Retail investors prioritize being treated fairly, survey finds
FAIR Canada survey data from 1,500 Canadian retail investors puts fee transparency and conflict-free advice at the top of what clients want from a brokerage relationship.

Where the Priorities Actually Cluster
The top three outcomes — treated fairly (56%), regulatory compliance (53%), advisor qualifications (49%) — sit within seven percentage points of one another. The bottom two — innovation (21%) and new product development (13%) — fall roughly twice as far below the leader. Innovative Research Group ran the fieldwork in May 2026 across advised, DIY, and hybrid segments; the ranking held across all three. The 13% product-development figure is the one broker product committees should be reading. The typical retail client is not asking for crypto perpetuals, prediction-market contracts, or private-asset funds to land on the platform. They are asking for the existing relationship to be cleaner. FAIR Canada's executive director Jean Paul-Bureaud characterized the response bluntly: investors "want the industry to get the basics right."
Audit Targets on Existing Accounts
Translate the survey wording into testable checks against your current setup:
- Fee schedule. All-in cost per order, not the headline spread or commission. Markups on fixed income and OTC equity trades should be itemized on the contract note, not aggregated into a principal quote.
- Suitability. Documented KYC / KYP refresh intervals. If the last update is older than twelve months on an unchanged portfolio, the appropriateness workflow is stalled.

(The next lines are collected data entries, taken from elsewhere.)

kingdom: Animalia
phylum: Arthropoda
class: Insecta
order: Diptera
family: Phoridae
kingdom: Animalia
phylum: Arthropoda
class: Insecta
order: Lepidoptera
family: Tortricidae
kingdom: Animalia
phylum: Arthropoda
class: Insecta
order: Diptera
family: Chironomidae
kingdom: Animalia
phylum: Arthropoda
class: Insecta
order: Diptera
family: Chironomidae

- Conflict disclosure. Payment for order flow, affiliated product-shelf routing, and revenue share with fund providers should appear in writing — not buried in marketing copy.
- Complaint path. 31% of survey respondents could not confirm a securities regulator exists; 16% could name one. You should be able to name your primary regulator (CIRO, FINRA, FCA, MAS, or equivalent) and reach an independent ombudsman without routing the dispute through the dealer first.

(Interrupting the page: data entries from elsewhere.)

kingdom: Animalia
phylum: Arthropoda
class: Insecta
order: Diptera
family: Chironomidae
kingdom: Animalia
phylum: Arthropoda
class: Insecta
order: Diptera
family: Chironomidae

Bureaud flagged the complaint gap as structural: investors who cannot identify the regulator end up over-reliant on the dealer, which suppresses reporting when conflicts surface. Treat that as a defect, not a UX preference.
What to Watch: Product Access Tension
51% of survey respondents supported restrictions on higher-risk products — crypto assets, options, exempt-market — against 43% who backed easier access. A parallel CIBC Investor's Edge poll of 1,001 Canadian adults in April returned 74% describing prediction-market contracts as closer to gambling than investing, with 57% wanting them off investment platforms. Broker product teams reading the demand curve as unlimited appetite for new instruments are misreading the segment. Watch for regulator guidance restricting how — and to which client tier — these products can be distributed; the compliance function should be preparing the distribution controls now rather than after the rule change.
What This Doesn't Cover
The FAIR Canada survey did not ask investors about prediction-market contracts directly, so the 51% / 43% restriction-versus-access split above refers only to crypto, options, and exempt-market products. The AI-infrastructure-stock angle circulating in adjacent retail-investor coverage is a separate conversation — execution quality on single-name equities remains the baseline against which everything else is measured.